The Pylon D1 Demonstration System design, slated for DOME testing, contains a small HTGR with FCM fuel, metal hydride neutron moderator, and graphite control drums. “Pylon D1 uses helium to transfer the fission generated heat through the primary coolant loop to a secondary gas loop (helium, air, supercritical CO2, and other gases) for ejection into the surrounding environment. USNC is planning to use the results of the demonstration to support development of the MMR.
USNC has active micro reactor deployment projects in Canada at the Canadian Nuclear Laboratories in Chalk River, in the USA at the University of Illinois Urbana-Champaign, and at LUT University in Lappeenranta, Finland and in Poland. Additional projects are under development in the USA, Canada, and Europe. A 15 MWt (5 MWe) demonstration plant is planned for Chalk River. Site preparation and construction is expected to begin in 2025, subject to the necessary approvals, for operation in 2027, which may be optimistic.

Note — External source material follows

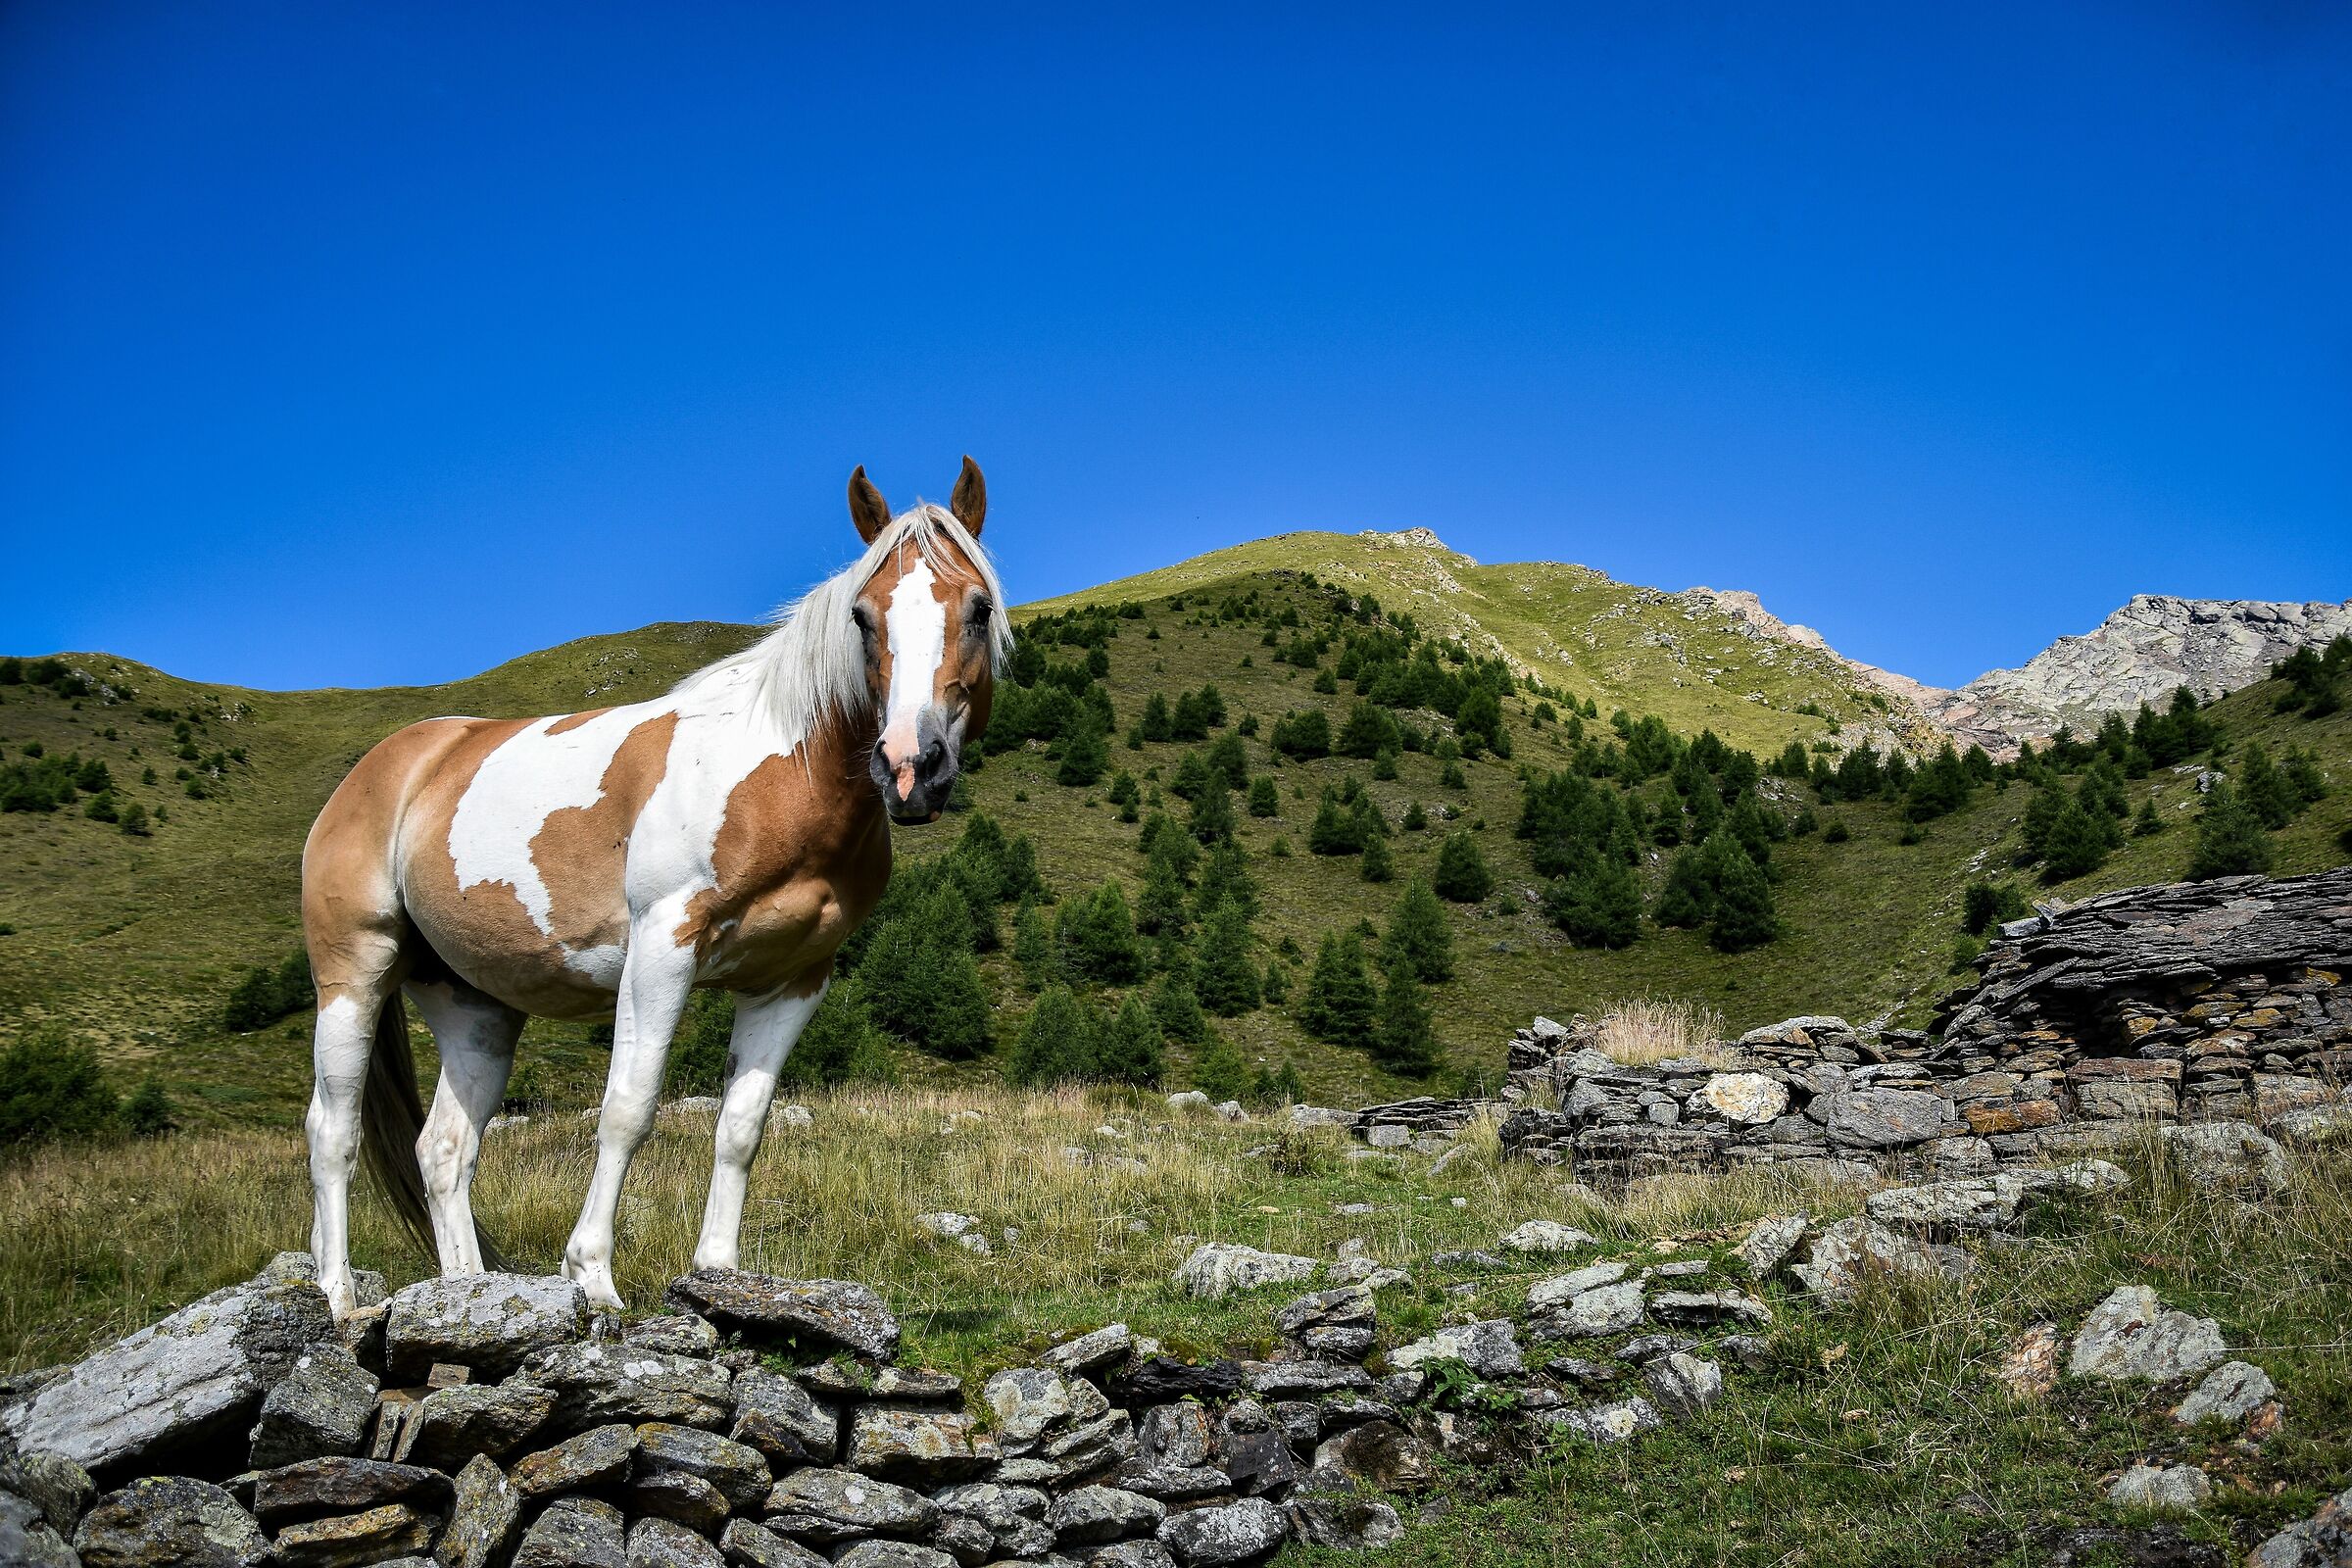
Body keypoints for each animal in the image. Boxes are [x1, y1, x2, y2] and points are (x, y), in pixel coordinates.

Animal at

Above: The eVinci microreactor designed by Westinghouse
Westinghouse’s eVinci microreactor design is a transportable reactor that is fully factory built, fuelled and assembled, and capable of delivering combined heat (up to 13 MWt) and power (up to 5 MWe). Its small size allows for standard transportation methods and rapid, on-site deployment, with superior reliability and minimal maintenance, making it suitable for use in remote locations. It will use TRISO fuel. It is one of several advanced reactor designs being supported through DOE’s Advanced Reactor Demonstration Project (ARDP) to help accelerate the development and deployment of new reactor technologies.
Westinghouse is also developing its Nuclear Test Reactor (NTR) which it aims to operate by 2026. The NTR will be “one-fifth scale representation” of an eVinci microreactor. Westinghouse says the eVinci technology is 100% factory built and assembled before it and will be shipped in a container to site.
Westinghouse recently announced the launch of a new design and manufacturing facility in Pittsburgh to accelerate commercialisation of the eVinci microreactor. In June, Westinghouse established eVinci Technologies as a separate business unit within the company to streamline all aspects of bringing the microreactor to the market.
Above: The Experimental-Breeder Reactor-II containment structure will become a new test bed intended to speed up microreactor development
Testing of these reactors will depend on DOME being completed and operational. The EBR-II operated from 1964 to 1994, and was originally built to demonstrate a complete sodium-cooled breeder reactor power plant. It was later modified to test other reactor designs and to test materials and fuels for fast reactors, as well as generating power and heat for the site. The reactor and much of its supporting equipment has been dismantled, but the containment structure remains – 80 feet high with a diameter of 70 feet. DOE says it is well suited to host reactor demonstration and other nuclear projects.